Currently in Mathematics we are learning about "Simple Harmonic Motion" and how it satisfies the differential equation $\ddot x = -n^2 x$. Does this mean that the velocity($v$) in terms of displacement($x$) will always have a $\pm$ sign as the velocity will be both positive and negative at different points in space?
My confusion on the matter is further exacerbated by 2 solutions to similar questions (the bolded part of the question is the difference between the two);
Question 1 "A particle moves in a straight line so that at time $t$ its displacement from a fixed origin is $x$ and its velocity is $v$. If the acceleration is $3-2x$, find $v$ in terms of $x$ given that $v=2$ when $x =1$."
Solution: They use the fact that $\frac{d}{dx} (\frac {1}{2} v^2) = \ddot x$ (acceleration) and proceed to solve for $v$, though when they reach $v(x) = \pm \sqrt{6x-2x^2}$, they use the initial conditions to conclude that is must be the positive square root. i.e. $v(x) = + \sqrt{6x-2x^2}$.
Question 2 "A particle of mass 2kg moves in a straight line so that at time $t$ seconds its displacement from a fixed origin is $x$ metres and its velocity is $v$ m/s. If the resultant force (in newtons) that acts on the particle is; $6-4x$, find v in terms of $x$ given that $v=2$ when $x =1$."
Solution: They write $F=ma$, rearrange and conclude that acceleration is $\ddot x = 3-2x$. They then repeat the process (as above) and arrive at $v(x) = \pm \sqrt{6x-2x^2}$, BUT say how that its simple harmonic motion as $\ddot x = 3-2x$, and thus its plus and minus.
Is my understanding of the differential equation and simple harmonic motion correct? If so, is the second solution the correct one?
Thanks (I'm not sure if this falls more under mathematics or physics, but as I did this in maths, I've put it here)

- - -

[Activity A]: Decide whether each statement agrees with the forum post: (i) In Question 1, the acceleration is given as 3-2x. (ii) In Question 2, the particle has a mass of 3 kg. (iii) The solution to Question 1 settles on the negative square root. Answer yes or no for each, and quote the words from the post that decide it.
[Activity B]: Duplicate the forum post word for word from "Solution: They write" to "put it here)".
Rely only on the forum post above.

- - -

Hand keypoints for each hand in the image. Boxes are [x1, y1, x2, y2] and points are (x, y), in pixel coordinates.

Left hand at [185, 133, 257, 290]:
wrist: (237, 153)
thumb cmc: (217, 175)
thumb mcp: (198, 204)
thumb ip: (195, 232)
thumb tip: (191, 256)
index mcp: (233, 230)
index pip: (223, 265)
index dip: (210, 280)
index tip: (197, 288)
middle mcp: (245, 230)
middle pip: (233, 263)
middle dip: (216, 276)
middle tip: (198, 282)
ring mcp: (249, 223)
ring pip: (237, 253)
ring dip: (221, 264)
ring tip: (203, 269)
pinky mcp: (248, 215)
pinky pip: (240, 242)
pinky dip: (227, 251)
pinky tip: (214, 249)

- - -

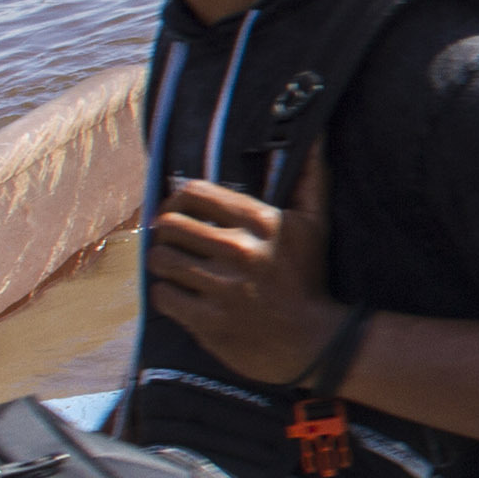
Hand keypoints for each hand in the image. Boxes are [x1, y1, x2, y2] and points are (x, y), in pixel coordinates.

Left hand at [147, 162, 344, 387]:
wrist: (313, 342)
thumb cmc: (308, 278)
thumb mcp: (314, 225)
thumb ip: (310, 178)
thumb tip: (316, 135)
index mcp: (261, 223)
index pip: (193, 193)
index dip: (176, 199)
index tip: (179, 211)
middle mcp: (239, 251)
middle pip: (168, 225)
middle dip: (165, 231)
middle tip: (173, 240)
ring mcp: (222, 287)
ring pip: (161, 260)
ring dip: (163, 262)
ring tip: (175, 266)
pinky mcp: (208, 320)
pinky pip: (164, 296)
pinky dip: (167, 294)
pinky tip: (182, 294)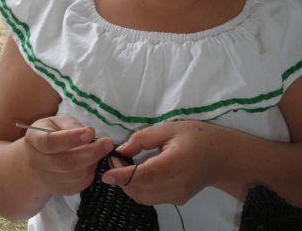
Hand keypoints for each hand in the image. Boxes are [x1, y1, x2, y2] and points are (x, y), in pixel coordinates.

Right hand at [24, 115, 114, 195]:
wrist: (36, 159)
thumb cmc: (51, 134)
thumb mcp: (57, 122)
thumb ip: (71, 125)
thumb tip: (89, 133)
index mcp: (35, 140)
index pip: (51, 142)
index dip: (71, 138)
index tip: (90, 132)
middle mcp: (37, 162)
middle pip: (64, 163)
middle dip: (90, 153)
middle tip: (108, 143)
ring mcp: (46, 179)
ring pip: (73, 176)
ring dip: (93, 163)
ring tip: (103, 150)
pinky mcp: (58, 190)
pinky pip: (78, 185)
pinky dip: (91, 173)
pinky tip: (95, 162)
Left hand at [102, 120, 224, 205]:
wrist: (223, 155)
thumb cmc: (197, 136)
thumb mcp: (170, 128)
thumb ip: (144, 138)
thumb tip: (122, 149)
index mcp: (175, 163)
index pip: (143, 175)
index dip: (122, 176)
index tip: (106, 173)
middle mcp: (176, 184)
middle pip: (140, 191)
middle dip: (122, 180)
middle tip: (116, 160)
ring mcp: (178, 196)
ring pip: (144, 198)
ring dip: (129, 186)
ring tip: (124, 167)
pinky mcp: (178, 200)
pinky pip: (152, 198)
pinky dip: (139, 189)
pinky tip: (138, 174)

- - -

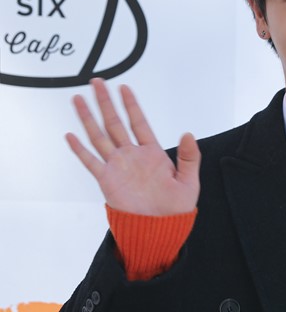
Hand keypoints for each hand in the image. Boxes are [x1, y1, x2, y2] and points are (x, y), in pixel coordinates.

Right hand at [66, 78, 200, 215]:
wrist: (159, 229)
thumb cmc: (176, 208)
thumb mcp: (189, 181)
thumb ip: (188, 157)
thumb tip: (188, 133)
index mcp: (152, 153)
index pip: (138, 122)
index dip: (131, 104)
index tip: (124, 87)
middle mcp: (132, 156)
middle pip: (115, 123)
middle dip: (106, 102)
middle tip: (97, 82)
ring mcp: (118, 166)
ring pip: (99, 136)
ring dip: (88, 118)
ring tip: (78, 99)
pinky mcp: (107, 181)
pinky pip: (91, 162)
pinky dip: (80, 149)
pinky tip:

- - -

[Response box A]:
(i) Yes: "If the acceleration is $3-2x$"
(ii) No: "A particle of mass 2kg"
(iii) No: "$v(x) = + \sqrt{6x-2x^2}$"

[Response box B]:
Solution: They write $F=ma$, rearrange and conclude that acceleration is $\ddot x = 3-2x$. They then repeat the process (as above) and arrive at $v(x) = \pm \sqrt{6x-2x^2}$, BUT say how that its simple harmonic motion as $\ddot x = 3-2x$, and thus its plus and minus.
Is my understanding of the differential equation and simple harmonic motion correct? If so, is the second solution the correct one?
Thanks (I'm not sure if this falls more under mathematics or physics, but as I did this in maths, I've put it here)